DIRECTION |
Gather every line of the items below that contains the string "region", copying each line in full. Case matters.
──────── INPUT MATERIAL
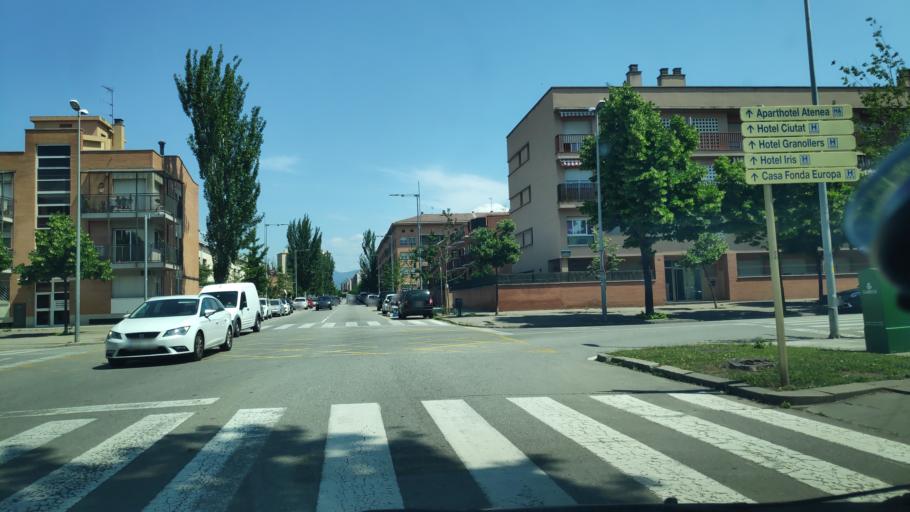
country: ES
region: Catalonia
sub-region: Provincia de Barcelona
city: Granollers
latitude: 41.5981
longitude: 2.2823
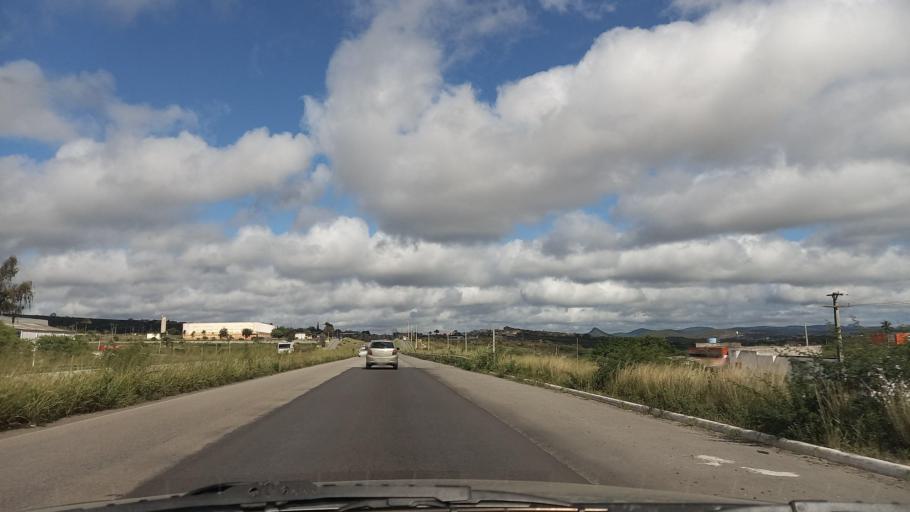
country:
────────────────
──────── INPUT MATERIAL
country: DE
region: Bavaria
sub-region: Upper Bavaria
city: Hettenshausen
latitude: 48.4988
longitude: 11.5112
────────────────
SOLUTION TO THE PROBLEM |
region: Catalonia
sub-region: Provincia de Barcelona
region: Bavaria
sub-region: Upper Bavaria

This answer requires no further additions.